Cassy fit un pas vers Sven alors qu'il s'apprêtait à enfiler sa chemise et l'en empêcha en effleurant la trace du bout des doigts. Avec la pointe de son index, elle suivit chacune des lignes, à tour de rôle. Le jeune homme l'observait par-dessus son épaule, un sourire aux lèvres.
- Qu'est-ce que c'est ? demanda-t-elle d'un ton qui se voulait innocent, tandis qu'elle enlaçait sa taille de ses bras et calait sa joue contre sa peau.
- Une cicatrice. Elle est assez récente.
- Drôle de forme. Comment te l'es-tu faite ?
Sven se retourna et embrassa langoureusement Cassy, puis fit courir son souffle chaud jusqu'à sa gorge, contre laquelle il enfouit son visage.
- Depuis quelque temps, je m'exerce au combat avec mon Machoc. Lors de l'une de nos séances, je n'ai pas réussi à esquiver l'un de ses coups et il m'a percuté avec son attaque Casse-Brique. Ça a laissé cette marque. Je t'accorde qu'elle est vraiment étrange.
Sven relâcha Cassy et recula d'un pas pour boutonner sa chemise. L'adolescente ne le lâcha pas des yeux, tâchant de l'observer.
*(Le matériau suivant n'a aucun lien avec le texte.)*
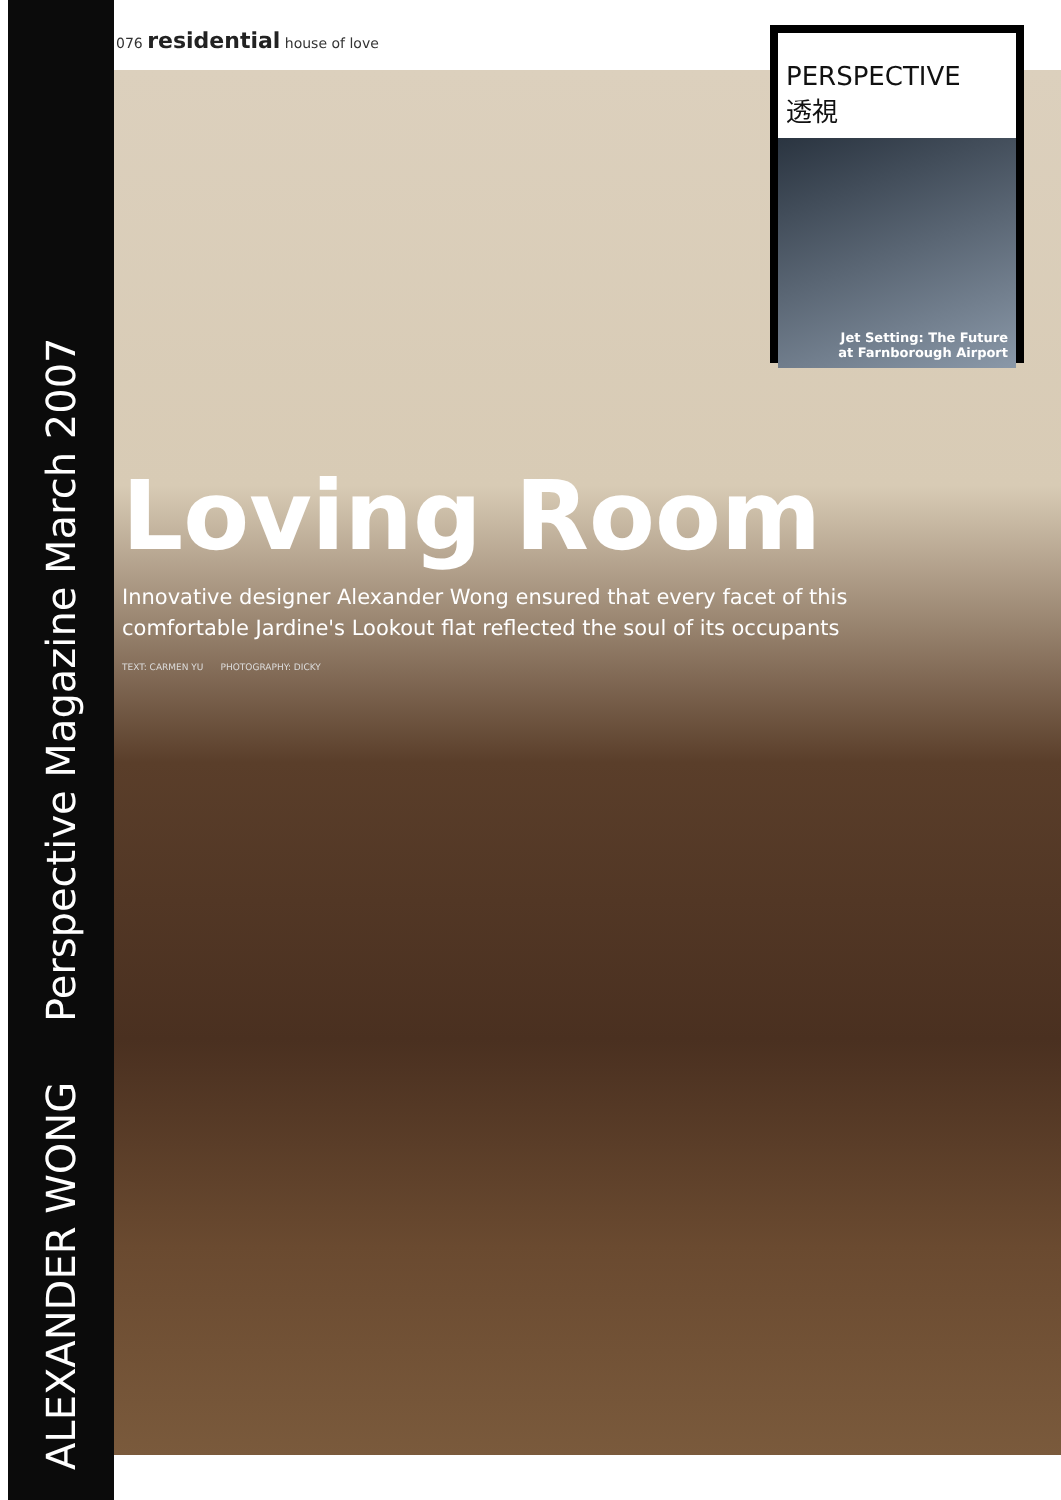ALEXANDER WONG Perspective Magazine March 2007
076 residential house of love
PERSPECTIVE
透視
Jet Setting: The Future
at Farnborough Airport
Loving Room
Innovative designer Alexander Wong ensured that every facet of this comfortable Jardine's Lookout flat reflected the soul of its occupants
TEXT: CARMEN YU PHOTOGRAPHY: DICKY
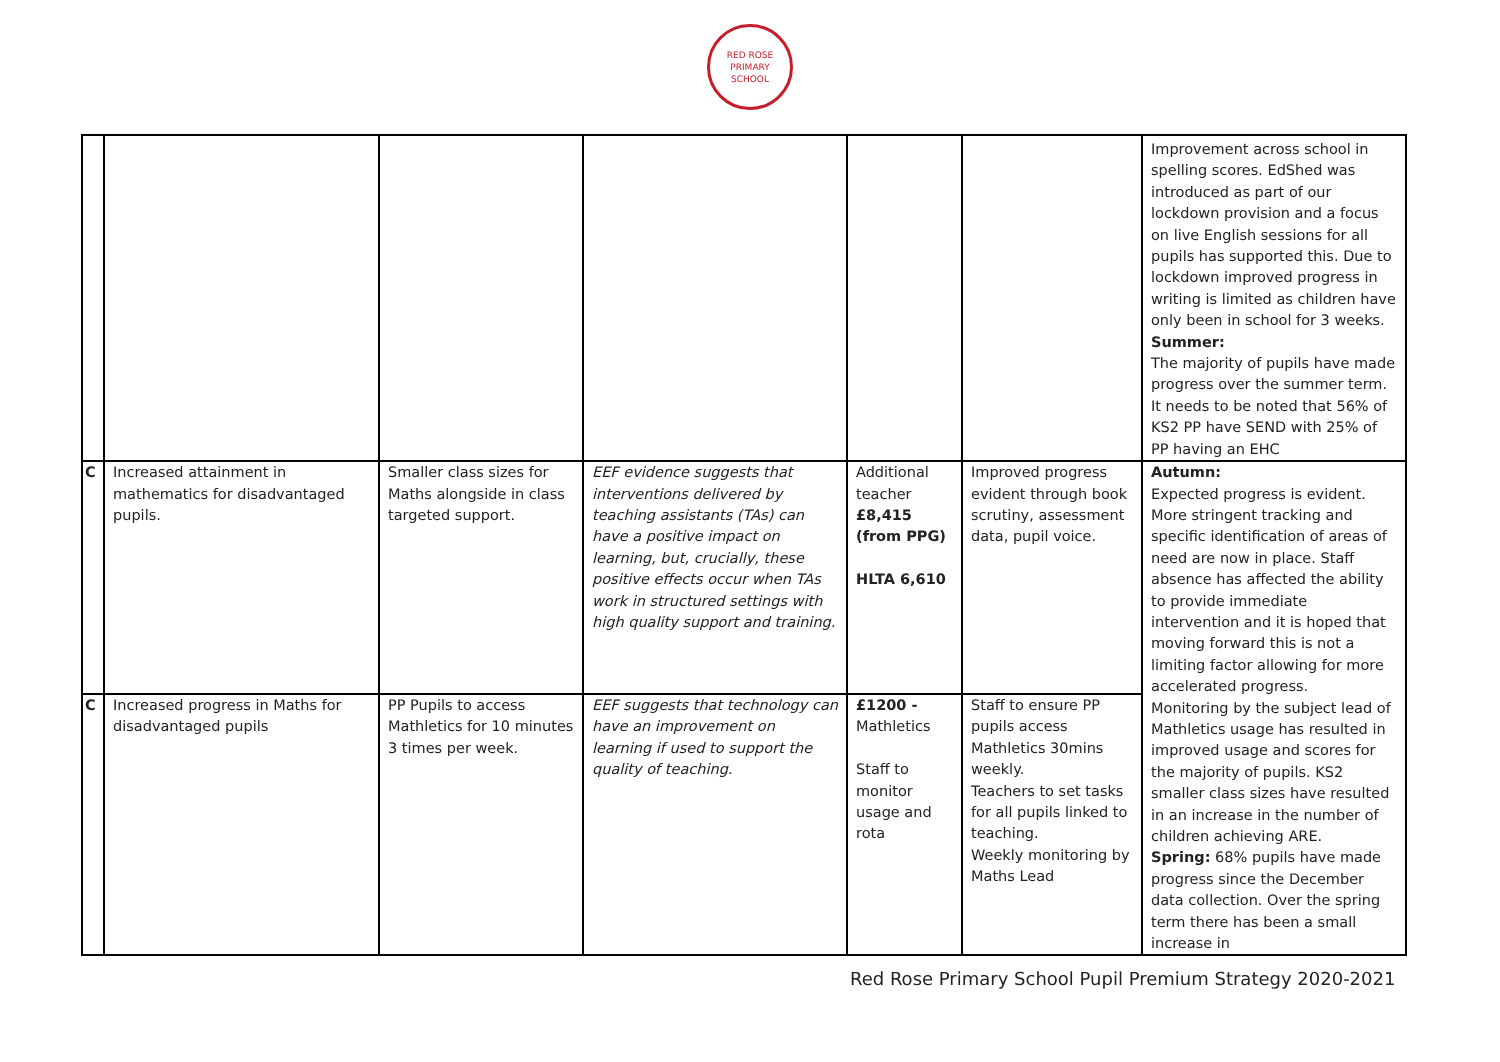RED ROSE
PRIMARY SCHOOL
| | | | | | | Improvement across school in spelling scores. EdShed was introduced as part of our lockdown provision and a focus on live English sessions for all pupils has supported this. Due to lockdown improved progress in writing is limited as children have only been in school for 3 weeks. Summer: The majority of pupils have made progress over the summer term. It needs to be noted that 56% of KS2 PP have SEND with 25% of PP having an EHC |
| C | Increased attainment in mathematics for disadvantaged pupils. | Smaller class sizes for Maths alongside in class targeted support. | EEF evidence suggests that interventions delivered by teaching assistants (TAs) can have a positive impact on learning, but, crucially, these positive effects occur when TAs work in structured settings with high quality support and training. | Additional teacher £8,415 (from PPG) HLTA 6,610 | Improved progress evident through book scrutiny, assessment data, pupil voice. | Autumn: Expected progress is evident. More stringent tracking and specific identification of areas of need are now in place. Staff absence has affected the ability to provide immediate intervention and it is hoped that moving forward this is not a limiting factor allowing for more accelerated progress. Monitoring by the subject lead of Mathletics usage has resulted in improved usage and scores for the majority of pupils. KS2 smaller class sizes have resulted in an increase in the number of children achieving ARE. Spring: 68% pupils have made progress since the December data collection. Over the spring term there has been a small increase in |
| C | Increased progress in Maths for disadvantaged pupils | PP Pupils to access Mathletics for 10 minutes 3 times per week. | EEF suggests that technology can have an improvement on learning if used to support the quality of teaching. | £1200 - Mathletics Staff to monitor usage and rota | Staff to ensure PP pupils access Mathletics 30mins weekly. Teachers to set tasks for all pupils linked to teaching. Weekly monitoring by Maths Lead | |
Red Rose Primary School Pupil Premium Strategy 2020-2021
Lui disait-il la vérité ? Ne soupçonnait-il rien d'autre au sujet de son glyphe ou cherchait-il à le lui dissimuler ? Comme son visage ne trahissait rien, elle en conclut que sa réponse était probablement honnête.
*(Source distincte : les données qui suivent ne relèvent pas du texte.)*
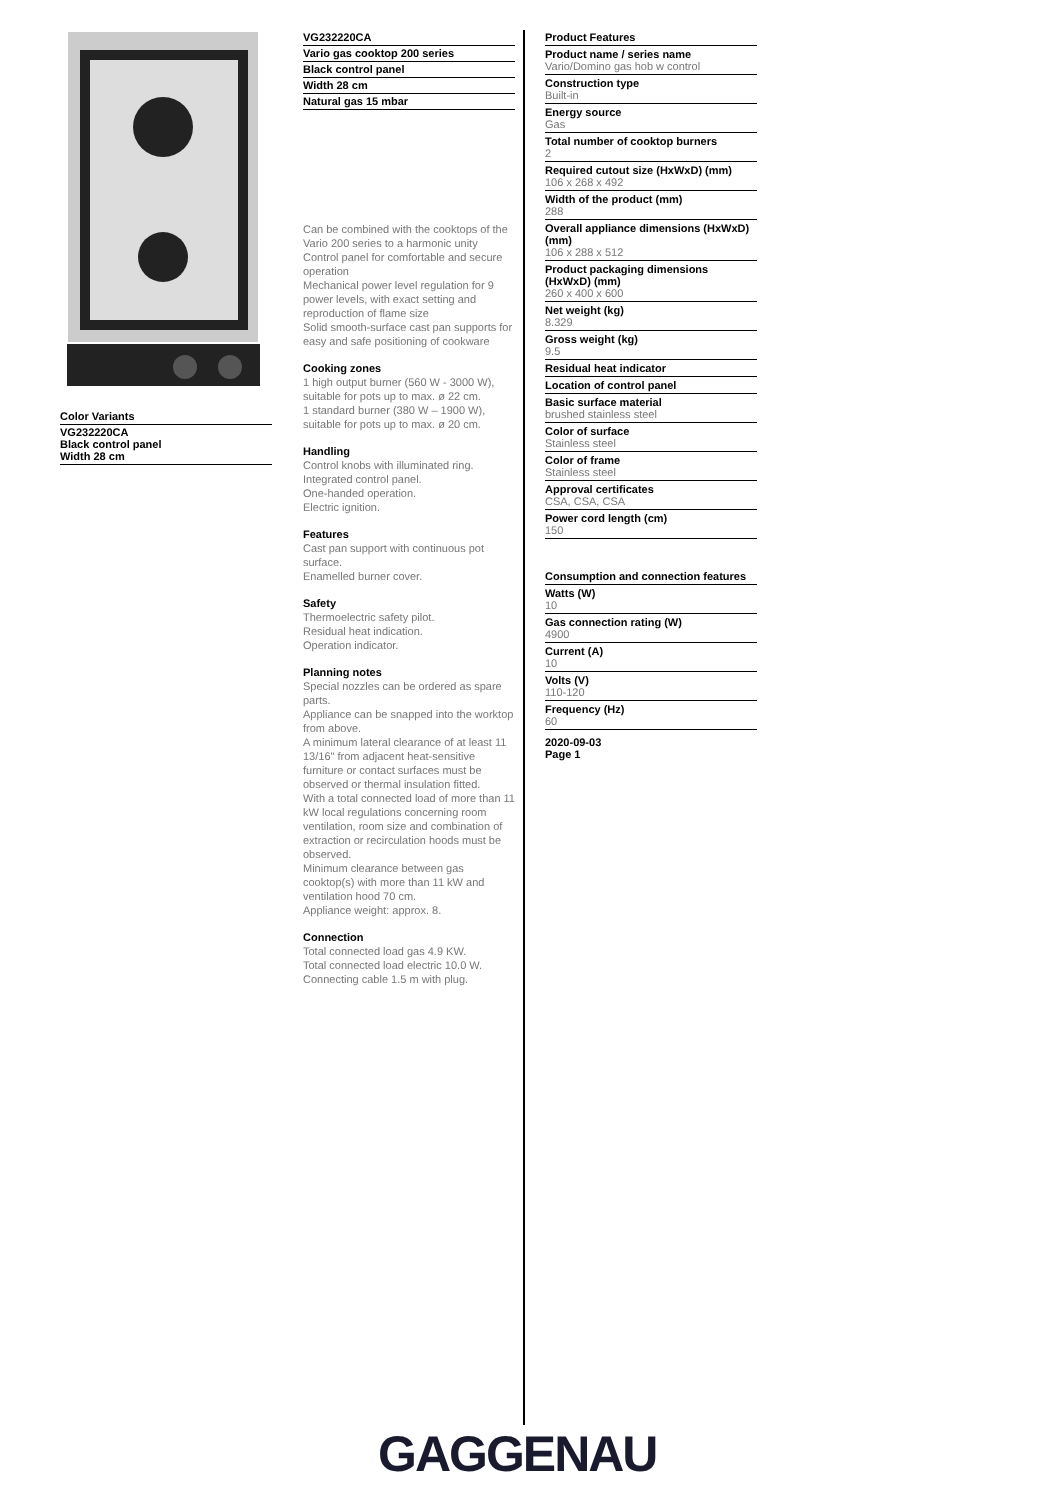Color Variants
VG232220CA
Black control panel
Width 28 cm
VG232220CA
Vario gas cooktop 200 series
Black control panel
Width 28 cm
Natural gas 15 mbar
Can be combined with the cooktops of the Vario 200 series to a harmonic unity
Control panel for comfortable and secure operation
Mechanical power level regulation for 9 power levels, with exact setting and reproduction of flame size
Solid smooth-surface cast pan supports for easy and safe positioning of cookware
Cooking zones
1 high output burner (560 W - 3000 W), suitable for pots up to max. ø 22 cm.
1 standard burner (380 W – 1900 W), suitable for pots up to max. ø 20 cm.
Handling
Control knobs with illuminated ring.
Integrated control panel.
One-handed operation.
Electric ignition.
Features
Cast pan support with continuous pot surface.
Enamelled burner cover.
Safety
Thermoelectric safety pilot.
Residual heat indication.
Operation indicator.
Planning notes
Special nozzles can be ordered as spare parts.
Appliance can be snapped into the worktop from above.
A minimum lateral clearance of at least 11 13/16" from adjacent heat-sensitive furniture or contact surfaces must be observed or thermal insulation fitted.
With a total connected load of more than 11 kW local regulations concerning room ventilation, room size and combination of extraction or recirculation hoods must be observed.
Minimum clearance between gas cooktop(s) with more than 11 kW and ventilation hood 70 cm.
Appliance weight: approx. 8.
Connection
Total connected load gas 4.9 KW.
Total connected load electric 10.0 W.
Connecting cable 1.5 m with plug.
Product Features
Product name / series name
Vario/Domino gas hob w control
Construction type
Built-in
Energy source
Gas
Total number of cooktop burners
2
Required cutout size (HxWxD) (mm)
106 x 268 x 492
Width of the product (mm)
288
Overall appliance dimensions (HxWxD) (mm)
106 x 288 x 512
Product packaging dimensions (HxWxD) (mm)
260 x 400 x 600
Net weight (kg)
8.329
Gross weight (kg)
9.5
Residual heat indicator
Location of control panel
Basic surface material
brushed stainless steel
Color of surface
Stainless steel
Color of frame
Stainless steel
Approval certificates
CSA, CSA, CSA
Power cord length (cm)
150
Consumption and connection features
Watts (W)
10
Gas connection rating (W)
4900
Current (A)
10
Volts (V)
110-120
Frequency (Hz)
60
2020-09-03
Page 1
GAGGENAU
- Il y a de la nourriture dans le placard, indiqua Sven. Sers-toi.
Cassy le remercia et se dirigea vers le garde-manger. À présent qu'il le lui avait fait remarquer, elle s'apercevait qu'elle était affamée. Elle découvrit des biscuits secs, avec des pots de miel d'Apitrini et d'autres denrées qui avaient l'avantage de se conserver longtemps.
- Je ne vais pas pouvoir m'attarder ici davantage, déclara Sven, assis sur un angle de la table, tandis que Cassy était installée sur la chaise et qu'ils s'offraient un copieux petit-déjeuner. J'ai des choses importantes à régler.
- À régler ? Ou à voler ? s'enquit l'adolescente.
- Je ne suis pas un simple cambrioleur. J'ai plus d'une corde à mon arc.
- Lesquelles ?
- Tu es trop curieuse, Cassy.
- Dans ce cas, ne lance pas toi-même des sujets que tu tiens à éviter, remarqua-t-elle.
- Touché.
Ils éclatèrent de rire, puis achevèrent le pot de miel qu'ils avaient ouvert en raclant les parois avec les biscuits qu'il leur restait. Même au Bourg-Palette, Cassy n'avait pas goûté un nectar aussi sucré que celui-ci, importé de Floraville.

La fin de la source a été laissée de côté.